This article was published:

Oswald James O'Grady (1901-1971), businessman, was born on 6 April 1901 at Parkside, Adelaide, son of Thomas Patrick O'Grady (d.1916), motorcar manufacturer, and his wife Violet Isabel, née Fraser. After attending school at Unley and Woodville, Ossie was employed as a clerk by the National Bank of Australasia. In 1918 he moved to the Commonwealth Bank of Australia. Ambitious to improve himself, he disregarded his mother's wish that he become a lawyer and studied commerce at night at the University of Adelaide (Dip.Com., 1923), a decision in part taken to enable him to continue supporting her.

From an early age O'Grady wanted to emulate the business and sporting success of his father. Despite being short and bespectacled, he developed a fierce competitive spirit which helped him to excel in sport throughout his life. He played Australian Rules football for the West Torrens club, represented the State, and in his first season was runner-up (1923) for the Magarey medal; his football career ended when stomach cancer was diagnosed in 1925. He worked as a sports-writer for the Sunday Mail and continued to be associated with West Torrens (president 1954-71). Australian dinghy (1930) and 12-metre yachting (1947) champion, he was also a member of the four which won the State lawn bowls title in 1934.

At St Paul's Anglican Church, Adelaide, on 9 October 1926 O'Grady had married Jessie Bartlett Adcock Ellis (d.1967). He left the bank in 1930, allegedly because of lack of promotion. Within months of taking up an offer to manage a small finance company, he was acting as its liquidator, but he had seen the potential of its cash-order business. He established a similar enterprise, Cash Orders Ltd. That the firm succeeded through the Depression was testament to his hard work and business acumen.

Throughout the 1930s O'Grady's cash-order business in linen and Manchester grew, expanding locally and into Western Australia. Careful selection of clients enabled the company to allow its customers flexibility in repayments. Common sense, initiative, local connexions and a desire to succeed kept interstate rivals at bay. None the less, through the war and immediately after, the business endured tight financial conditions. The company, by then named David Murray (Holdings) Ltd, prospered due to rising immigration, new home building, and consumer demand for such products as electrical appliances.

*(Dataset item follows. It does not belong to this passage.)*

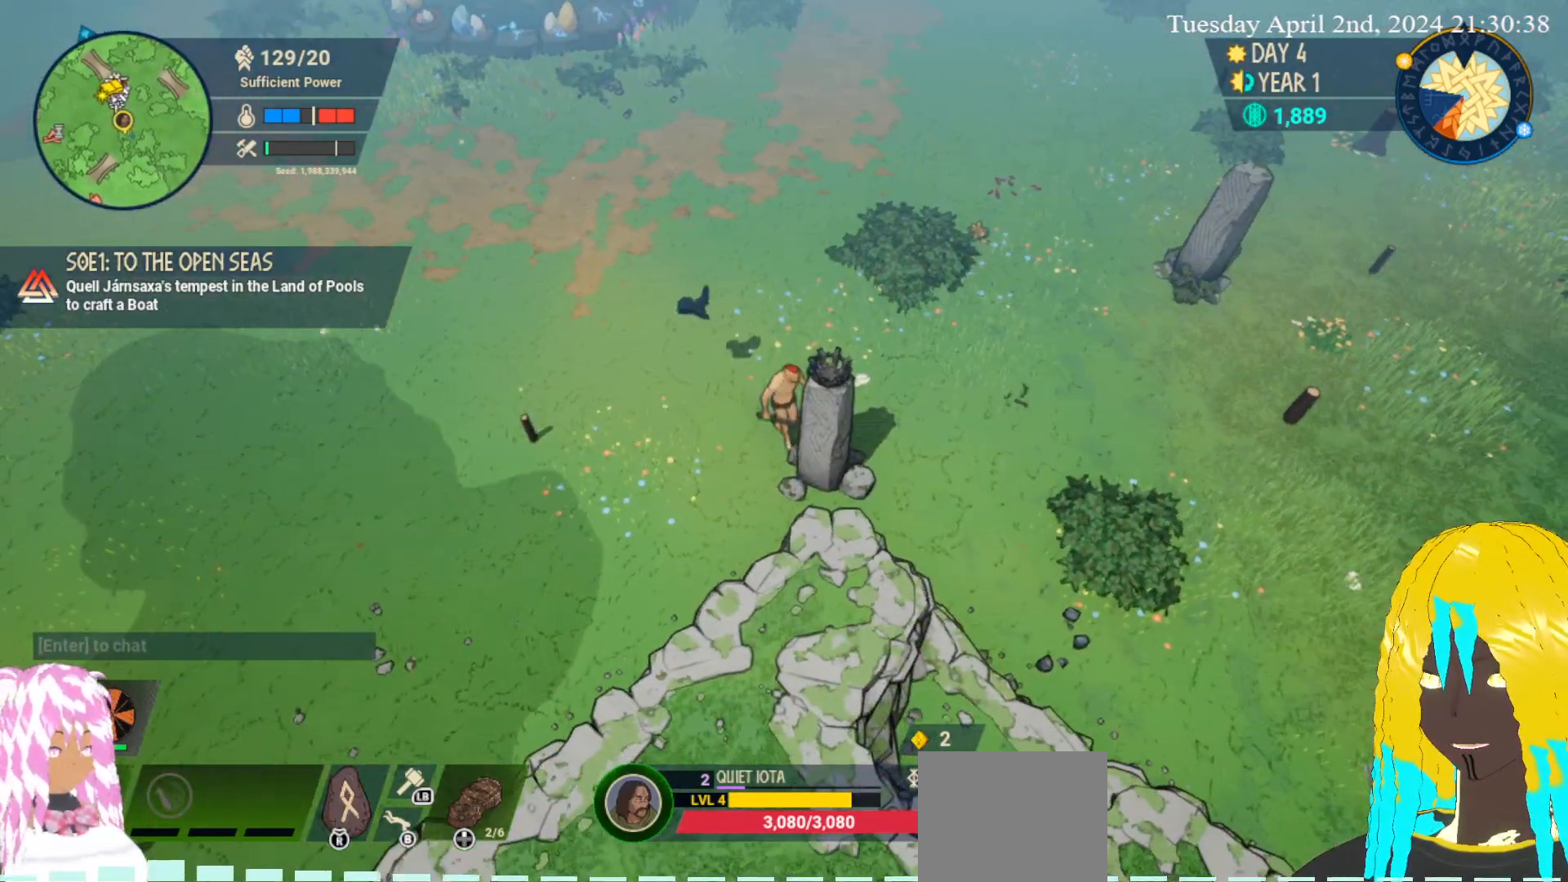
{"buttons": [], "left_stick": "up-right", "right_stick": "center", "events": []}
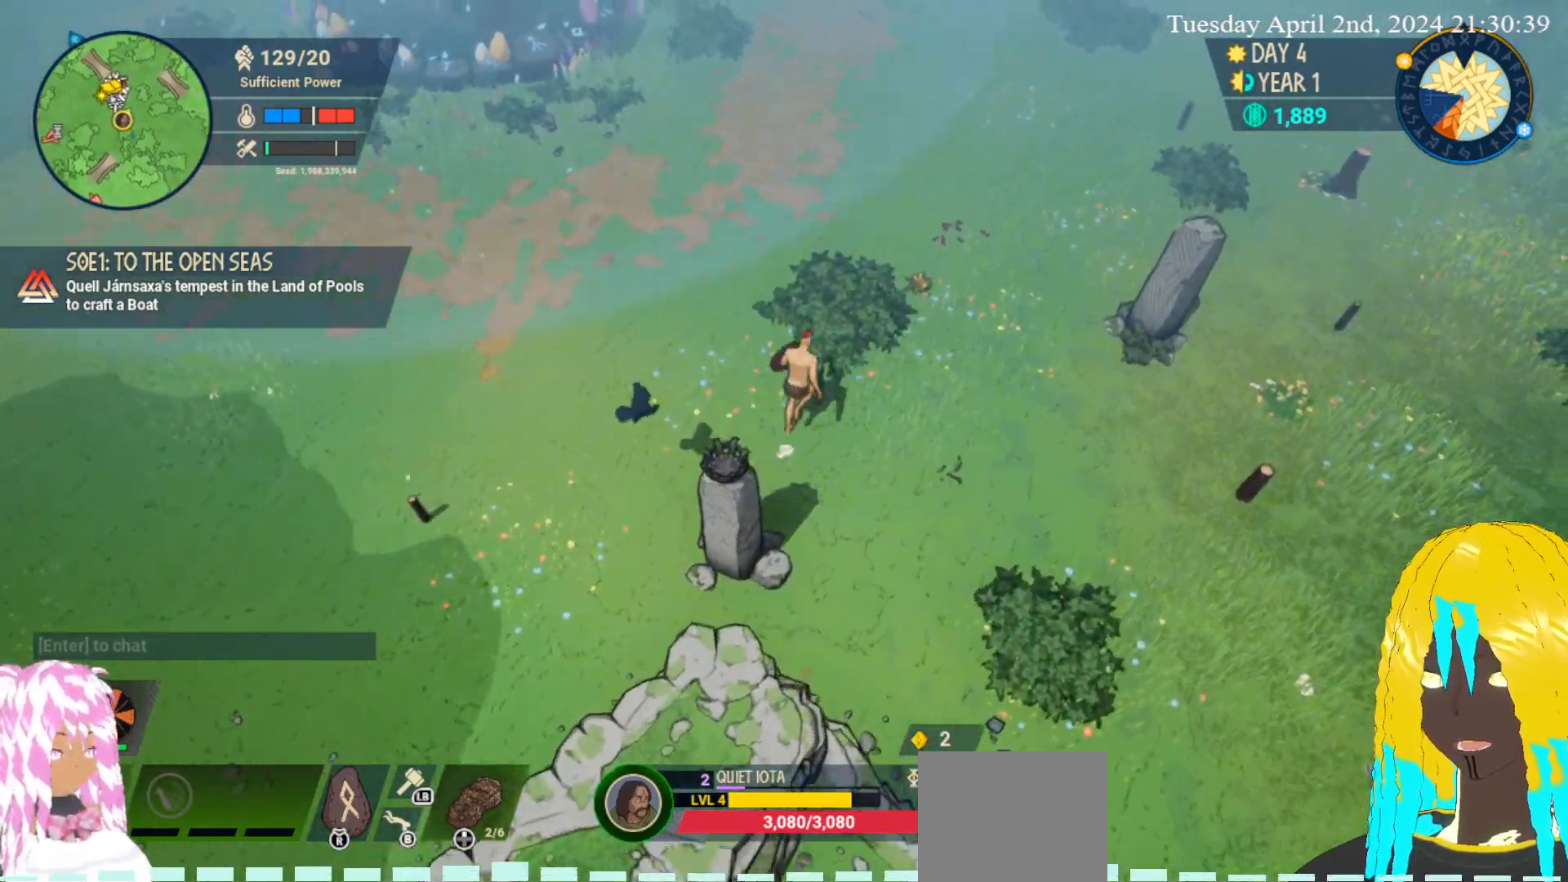
{"buttons": [], "left_stick": "right", "right_stick": "center", "events": [[100, "left_stick", "right"]]}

The seeds of financial collapse, however, were sown when O'Grady followed an American lead and began funding expansion on the basis of debentures rather than retained earnings and direct borrowing. In 1957 David Murray merged with Robert Reid & Co. Ltd. The late 1950s saw a frantic expansion in Reid Murray Holdings Ltd. The board's small-town mentality and O'Grady's self-confident, but trusting, management style began to lose touch with a nationwide company's diverse interests in finance, retailing and real-estate development.

The collapse of Reid Murray in the credit squeeze of 1961—one of the largest corporate failures in Australia's business history to that time—left O'Grady battered but unbroken. Although he was fined for making loans to finance share issues and for issuing a prospectus with false statements, he was cleared by a parliamentary inquiry of any moral culpability. He maintained that precipitate and ill-judged asset sales by the trustees of debenture holders had increased the firm's losses, as had the opportunism of business rivals. His stoicism masked feelings of betrayal by some trusted social and business associates.

O'Grady's attitude was never particularly materialistic. The loss of a good deal of his personal wealth affected him little. Rather than dwelling on the past, he turned his energy to improving his family's properties in South Australia. While he had been described as 'Australia's most dynamic businessman', he always ensured that he balanced his time between family, work, community obligations and sport.

A generous (and frequently anonymous) donor to charity, O'Grady regarded his involvement in local affairs as a responsibility he owed to others. He helped to establish a youth centre at Woodville, and served as founding president of South Australian Youth Clubs, vice-president (1962-63) of the Kindergarten Union of South Australia, and a governor of the Adelaide Children's Hospital. Survived by his three sons and two of his three daughters, he died of cancer on 27 January 1971 in Royal Adelaide Hospital and was cremated.

Select Bibliography

  • T. Sykes, Two Centuries of Panic (Syd, 1988)
  • Parliamentary Papers (Victoria), 1963-64, 1, p 807, 1966-67, 1, p 1045
  • Sunday Advertiser (Adelaide), 18 Feb 1956, 24 Aug 1957
  • News (Adelaide), 22 Nov 1961
  • Sun-Herald (Sydney), 4 Aug 1963
  • Advertiser (Adelaide), 5 Aug, 14 Dec 1963, 7 May 1965, 19 Nov 1966, 26, 28 Jan 1971
  • O'Grady papers (State Library of South Australia)
  • private information.

Citation details

Martin Shanahan, 'O'Grady, Oswald James (1901–1971)', Australian Dictionary of Biography, National Centre of Biography, Australian National University, https://adb.anu.edu.au/biography/ogrady-oswald-james-11291/text20149, published first in hardcopy 2000, accessed online 9 October 2024.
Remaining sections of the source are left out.